A concise introduction to the emerging field of data science, explaining its evolution, relation to machine learning, current uses, data infrastructure issues, and ethical challenges. The goal of data science is to improve decision making through the analysis of data. Today data science determines the ads we see online, the books and movies that are recommended to us online, which emails are filtered into our spam folders, and even how much we pay for health insurance. This volume in the MIT Press Essential Knowledge series offers a concise introduction to the emerging field of data science, explaining its evolution, current uses, data infrastructure issues, and ethical challenges. It has never been easier for organizations to gather, store, and process data. Use of data science is driven by the rise of big data and social media, the development of high-performance computing, and the emergence of such powerful methods for data analysis and modeling as deep learning. Data science encompasses a set of principles, problem definitions, algorithms, and processes for extracting non-obvious and useful patterns from large datasets.

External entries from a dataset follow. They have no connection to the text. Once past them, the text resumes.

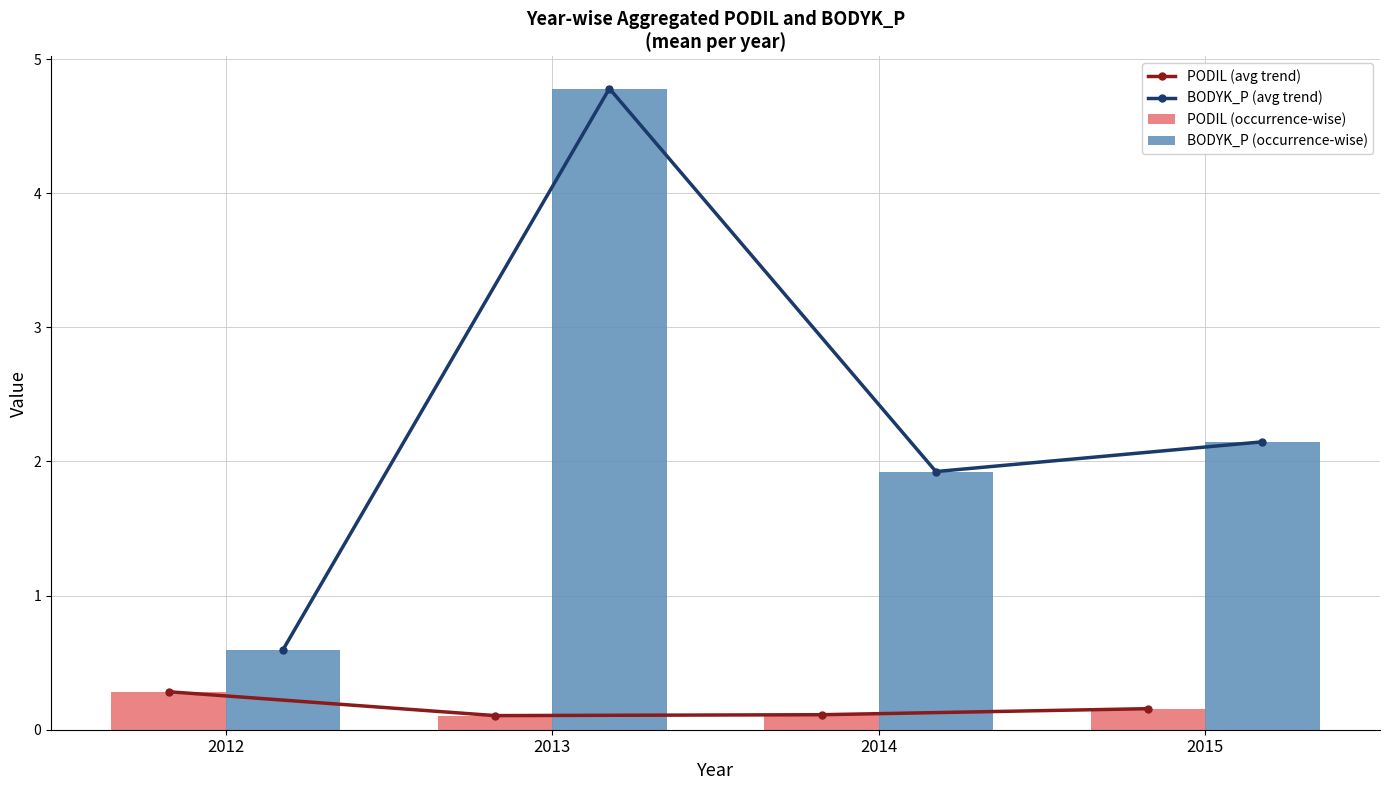

Between 2014 and 2015, which is larger?

2015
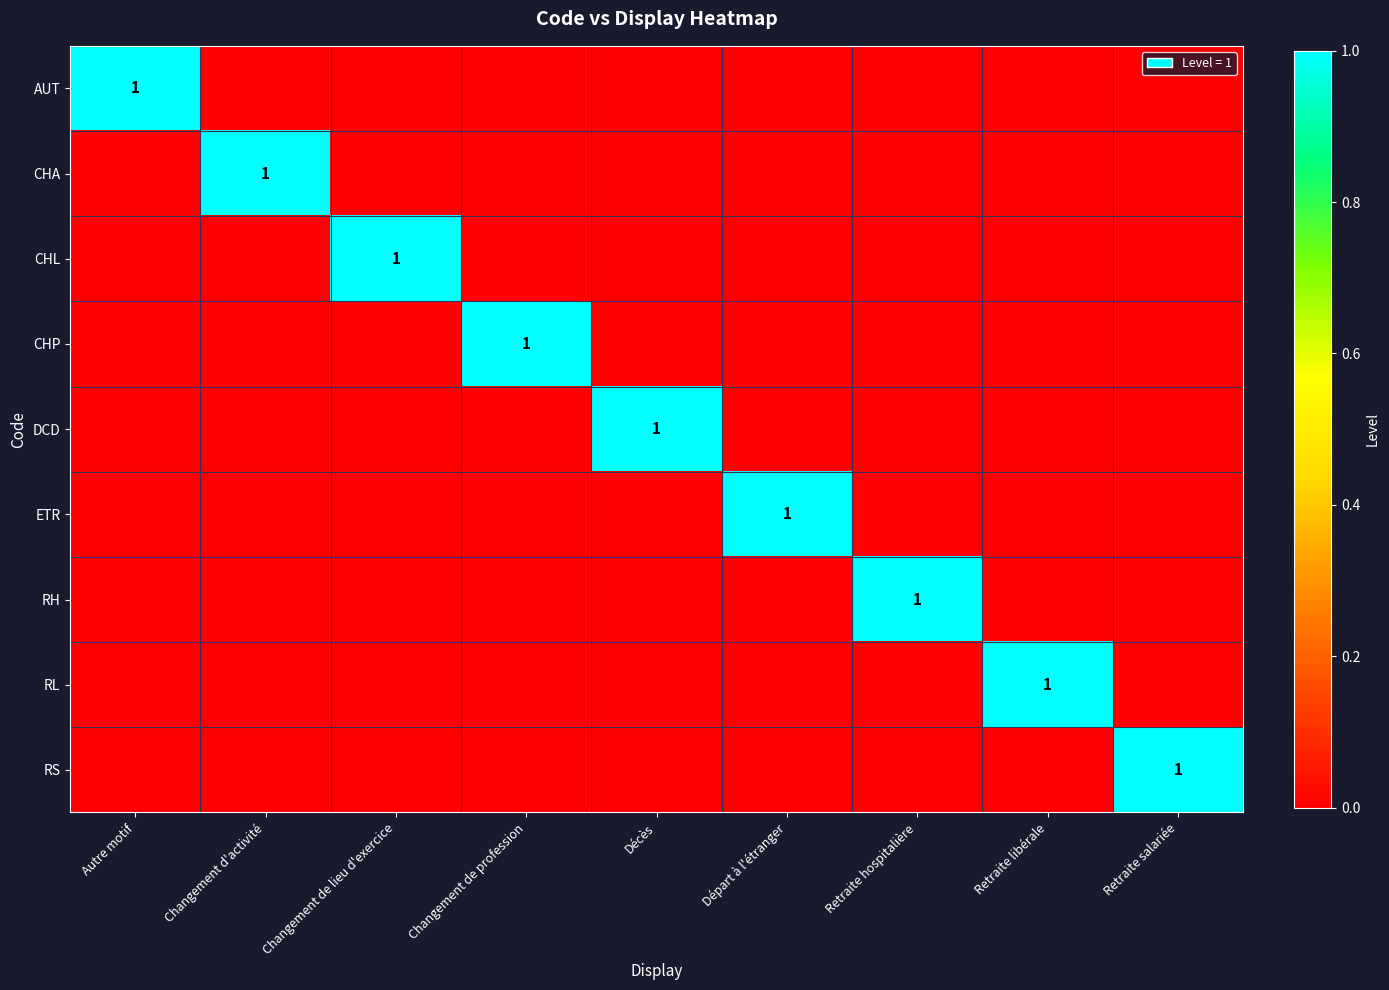

At Décès, list the series in order from smallest to largest.

AUT, CHA, CHL, CHP, ETR, RH, RL, RS, DCD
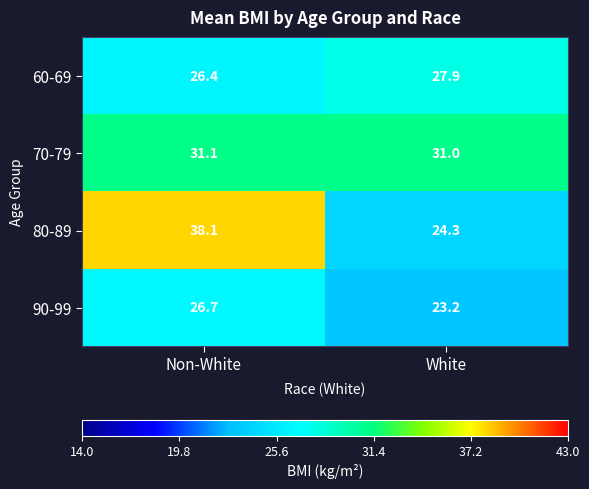

Count the number of categories in the chart.

2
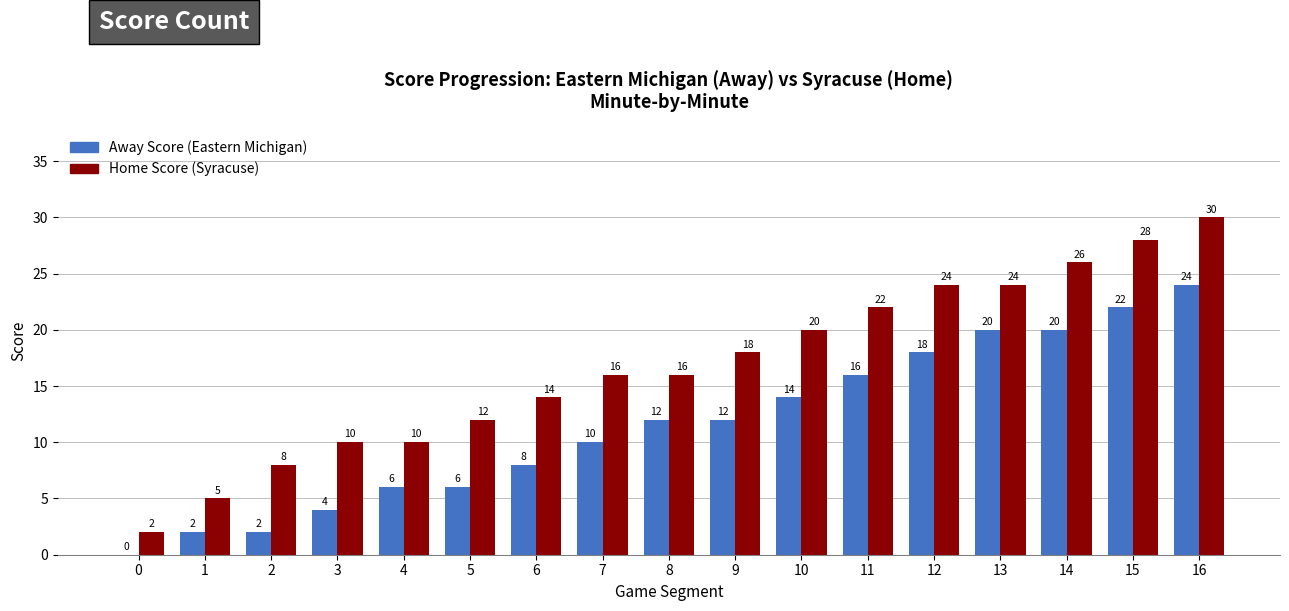

What is the total value across all series at 12?

42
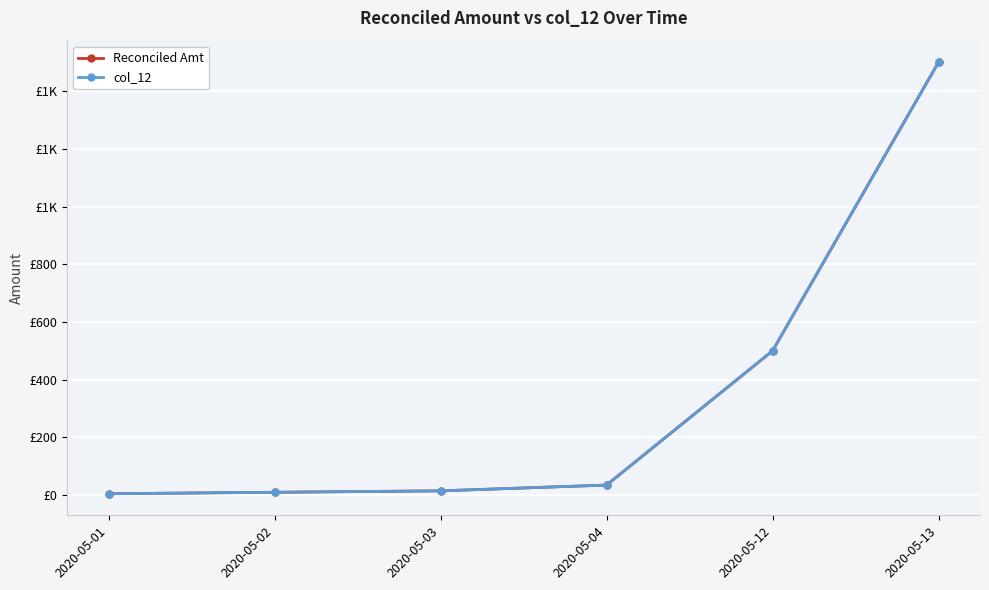

Does the chart display data point markers on the line(s)?

Yes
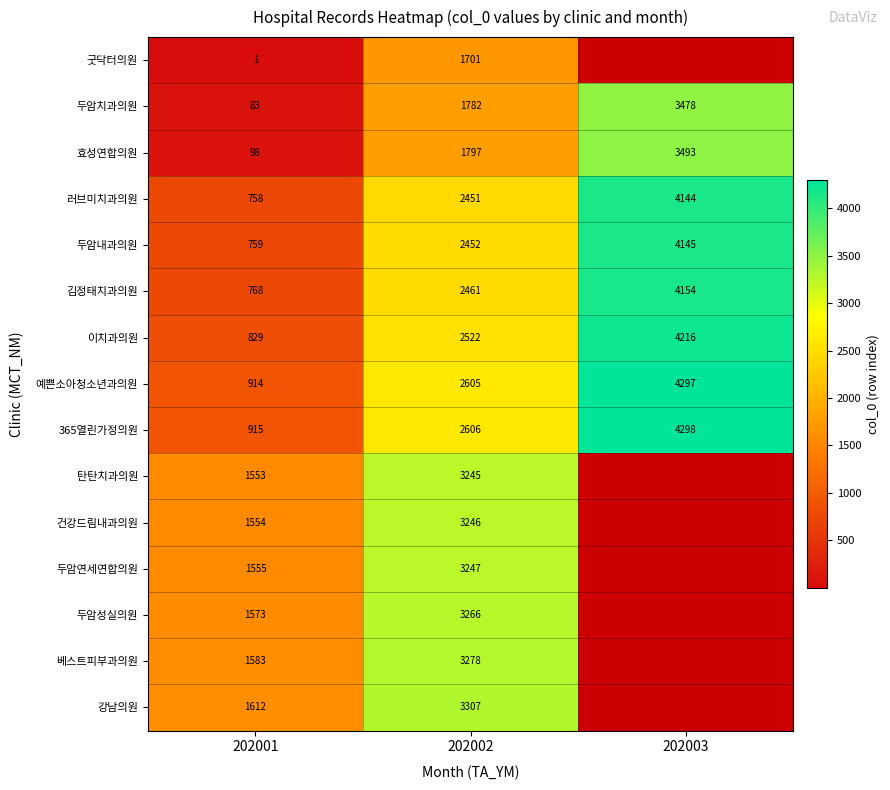

What is the total value across all series at 202001?

14555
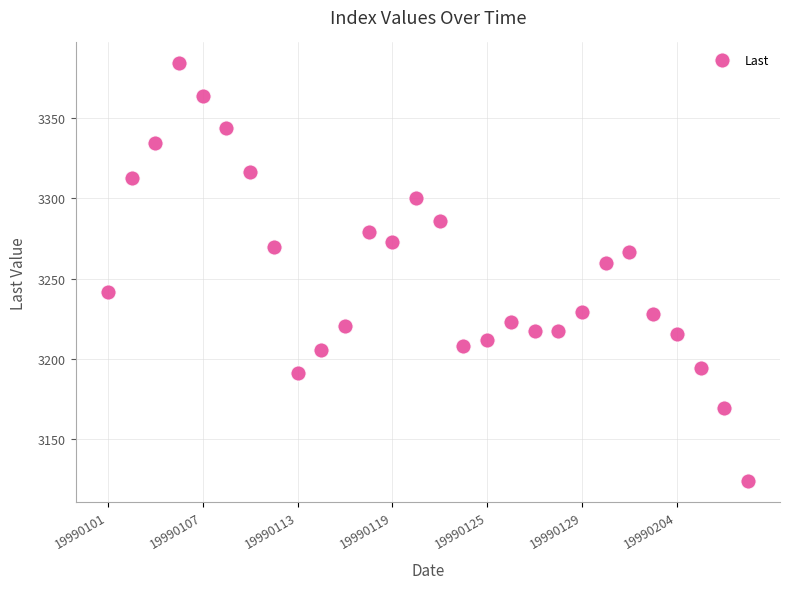

What is the range of Y values (max minus min)?

259.9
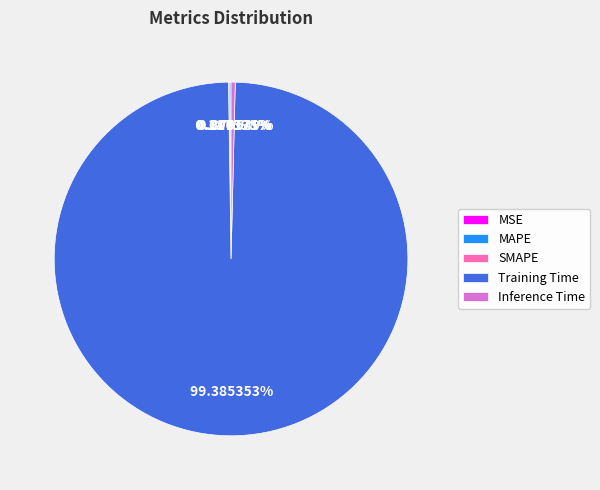

Does any single category account for the majority?

Yes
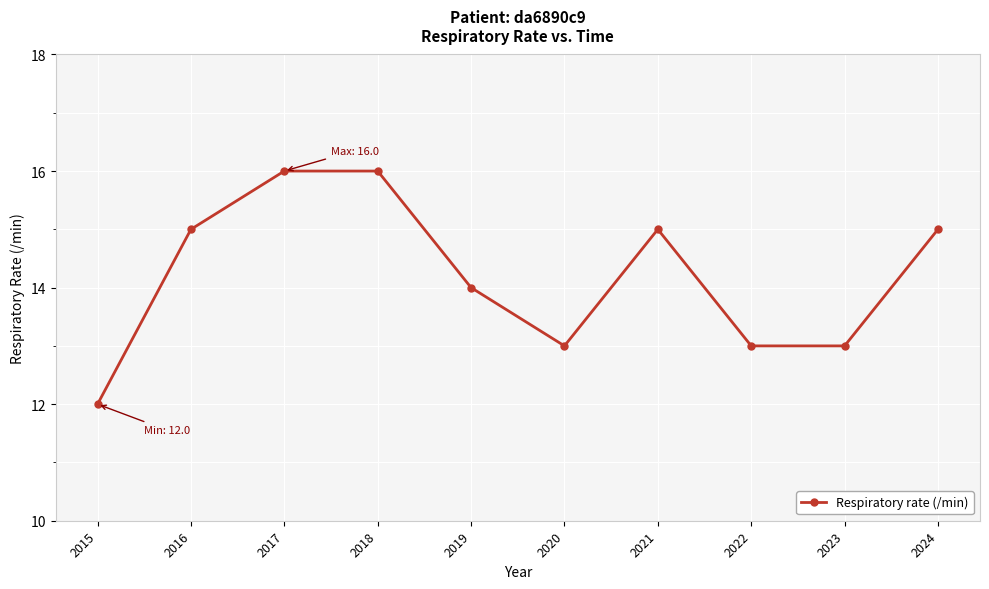

Between 2018 and 2019, which is larger?

2018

It is closely related to the fields of data mining and machine learning, but broader in scope. This book offers a brief history of the field, introduces fundamental data concepts, and describes the stages in a data science project. It considers data infrastructure and the challenges posed by integrating data from multiple sources, introduces the basics of machine learning, and discusses how to link machine learning expertise with real-world problems. The book also reviews ethical and legal issues, developments in data regulation, and computational approaches to preserving privacy. Finally, it considers the future impact of data science and offers principles for success in data science projects.